The need to more systematically collect information on CRSV and prioritize integrated responses, including clarifying roles within the Mission, featured as a priority issue throughout the discussion. Where they are deployed, Senior Women Protection Advisors engage military, police, and civilian mission components to increase the collection of sex-disaggregated data and information on CRSV, but this role is often viewed as a civilian and police responsibility rather than a military one. Integrating these roles entails sharing information with UN Police (UNPOL), for example, or involving regional Joint Operation Centers (JOCs) to allow individuals from field offices to share information, as Joint Mission Analysis Cells (JMACs) diversify their networks to ensure analysts speak with more women.
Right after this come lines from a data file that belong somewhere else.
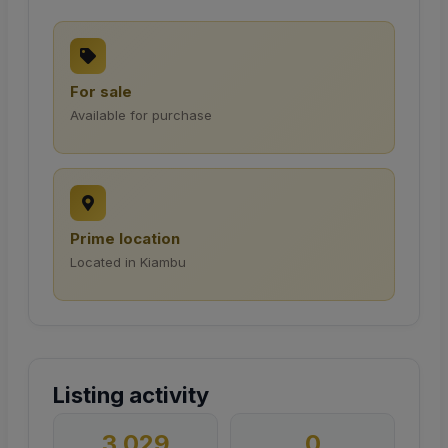
For sale
Available for purchase
Prime location
Located in Kiambu
Listing activity
3,029
0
Missions have also made efforts to improve safe data-sharing on CRSV with humanitarian actors in ways that uphold the rights of survivors.

Several areas of good practice in strengthening the monitoring, analytical and reporting of a Mission’s mandated CRSV work were raised by UN field staff and others. By improving data collection and analysis, including through the Comprehensive Planning and Performance Assessment System (CPAS) and use of the Situational Awareness and Geospatial Enterprise (SAGE) database,  missions are better able to track trends in CRSV and measure the impact of their activities on the delivery of their mandates. Embedding CRSV in early warning and rapid response mechanisms can enable prompt alerts about sexual violence when it occurs. These early warning mechanisms often include Community Alert Networks (CANs) which share alerts of risks with missions.

Community engagement was raised as an important area of this work as missions noted efforts to improve their outreach to women-led and focused civil organizations and increased use of Community Liaison Assistants. These efforts have helped missions begin to tailor their engagement with communities to be sensitive to reporting barriers, as well as to the participation of women in responses. Female Engagement Teams and increasing the deployment of women and CRSV experts were viewed as central to this work, as was fortifying a missions’ ability to deploy very quickly and flexibly to the alerts.

Strengthening justice and accountability and adopting survivor-centered approaches were shared by participants as priority areas for action. Participants noted the importance of embedding CRSV in efforts to strengthen justice for survivors, so that perpetrators are held accountable. Victim reparation was raised as vital to these accountability efforts. The Draft Murad Code on documenting CRSV was raised as an example of how international standards for recording these crimes in a more survivor-centered way can also provide a guiding framework for safe, ethical and effective investigations into sexual violence. Good practice examples were shared between missions on the importance of embedding efforts to tackle stigma, within legal, medical and psycho-social support for survivors. Adopting elements of the Women, Peace and Security (WPS) agenda guided much of this work, including the practice of involving survivors in developing their own protection strategies.